Yellow and blue smoke rose, and out of it appeared a pair of breasts with “RUSSIA KILLS” written across bare skin.
The performance was carefully designed for the Venice Biennale press circuit, providing exactly the kind of imagery Western activist culture and media ecosystems eagerly amplify.
By Valeriya Kovalenko
Balaclava-wearing members of Pussy Riot and FEMEN briefly barricaded the Russian pavilion during the opening of the 2026 Venice Biennale in protest against Russian participation.
Nadya Tolokonnikova, one of Pussy Riot’s most recognizable figures, later complained she had to attend under an assumed name because organizers would not formally invite her.
The spectacle generated instant global attention.

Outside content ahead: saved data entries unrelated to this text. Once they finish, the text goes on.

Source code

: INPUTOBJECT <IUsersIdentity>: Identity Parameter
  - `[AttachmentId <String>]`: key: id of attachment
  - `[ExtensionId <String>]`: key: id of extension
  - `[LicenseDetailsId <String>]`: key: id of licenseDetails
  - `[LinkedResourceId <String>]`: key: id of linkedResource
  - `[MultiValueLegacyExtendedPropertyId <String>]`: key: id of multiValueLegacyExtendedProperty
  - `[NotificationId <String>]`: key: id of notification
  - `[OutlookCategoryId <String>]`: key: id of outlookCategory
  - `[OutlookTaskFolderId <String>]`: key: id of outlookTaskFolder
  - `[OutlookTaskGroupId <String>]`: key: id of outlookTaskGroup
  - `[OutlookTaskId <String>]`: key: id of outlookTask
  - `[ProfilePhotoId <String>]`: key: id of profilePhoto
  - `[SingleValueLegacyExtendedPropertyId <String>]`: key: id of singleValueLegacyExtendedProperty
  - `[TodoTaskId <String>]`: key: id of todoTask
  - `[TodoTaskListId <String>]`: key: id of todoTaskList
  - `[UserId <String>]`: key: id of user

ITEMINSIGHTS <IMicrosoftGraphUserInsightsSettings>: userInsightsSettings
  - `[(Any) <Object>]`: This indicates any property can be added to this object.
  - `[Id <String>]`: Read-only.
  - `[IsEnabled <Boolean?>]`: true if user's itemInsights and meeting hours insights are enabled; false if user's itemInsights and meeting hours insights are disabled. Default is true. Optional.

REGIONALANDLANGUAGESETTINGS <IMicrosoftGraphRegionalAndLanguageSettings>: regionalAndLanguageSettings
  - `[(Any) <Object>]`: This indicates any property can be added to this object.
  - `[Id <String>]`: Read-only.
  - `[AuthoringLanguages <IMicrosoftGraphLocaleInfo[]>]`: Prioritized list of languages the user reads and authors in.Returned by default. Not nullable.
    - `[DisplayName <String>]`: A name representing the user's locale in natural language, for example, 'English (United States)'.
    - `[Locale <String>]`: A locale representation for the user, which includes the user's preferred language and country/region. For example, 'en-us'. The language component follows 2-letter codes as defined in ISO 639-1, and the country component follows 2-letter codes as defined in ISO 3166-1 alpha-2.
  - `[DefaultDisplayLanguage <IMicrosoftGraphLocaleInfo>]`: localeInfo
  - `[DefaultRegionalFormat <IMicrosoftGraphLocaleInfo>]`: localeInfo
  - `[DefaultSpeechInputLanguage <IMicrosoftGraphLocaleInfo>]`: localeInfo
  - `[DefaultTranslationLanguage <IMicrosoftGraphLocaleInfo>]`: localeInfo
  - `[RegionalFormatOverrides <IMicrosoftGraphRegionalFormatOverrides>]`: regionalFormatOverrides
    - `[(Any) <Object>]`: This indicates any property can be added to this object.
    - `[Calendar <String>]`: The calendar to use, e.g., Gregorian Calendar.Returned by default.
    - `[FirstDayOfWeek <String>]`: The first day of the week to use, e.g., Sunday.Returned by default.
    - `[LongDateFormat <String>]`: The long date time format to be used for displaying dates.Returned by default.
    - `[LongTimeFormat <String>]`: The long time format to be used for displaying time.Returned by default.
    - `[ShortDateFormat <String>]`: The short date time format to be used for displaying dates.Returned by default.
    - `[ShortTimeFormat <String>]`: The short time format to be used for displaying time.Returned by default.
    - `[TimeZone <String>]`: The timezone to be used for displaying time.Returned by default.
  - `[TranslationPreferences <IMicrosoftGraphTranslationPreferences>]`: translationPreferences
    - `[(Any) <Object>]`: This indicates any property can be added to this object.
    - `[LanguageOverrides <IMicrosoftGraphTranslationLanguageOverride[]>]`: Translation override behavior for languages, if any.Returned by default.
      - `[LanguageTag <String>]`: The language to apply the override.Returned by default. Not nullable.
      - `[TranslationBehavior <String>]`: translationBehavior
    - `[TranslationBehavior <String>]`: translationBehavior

The politics of provocation
The article argues that movements presenting themselves as anti-patriarchal increasingly rely on the same mechanisms they claim to oppose.
Rather than political argument or ideological depth, the protest relied on spectacle, nudity, and provocation aimed squarely at media consumption.
According to the commentary, the body itself becomes the message.
FEMEN was originally founded in Ukraine in 2008 in response to sex trafficking, prostitution, and the exploitation of Ukrainian women abroad.
Its original slogan was:
“Ukraine is not a brothel.”
The article argues that the Venice protest represented a striking inversion of that founding mission.
Instead of opposing the commodification of women’s bodies, activists now appear to package political messaging through the same visual economy they once condemned.
From activism to performance culture
Tolokonnikova herself later launched an OnlyFans account in 2021, selling subscriptions to explicit images online.
The article frames this as symbolic of a broader transformation from political resistance into commercialized activist branding.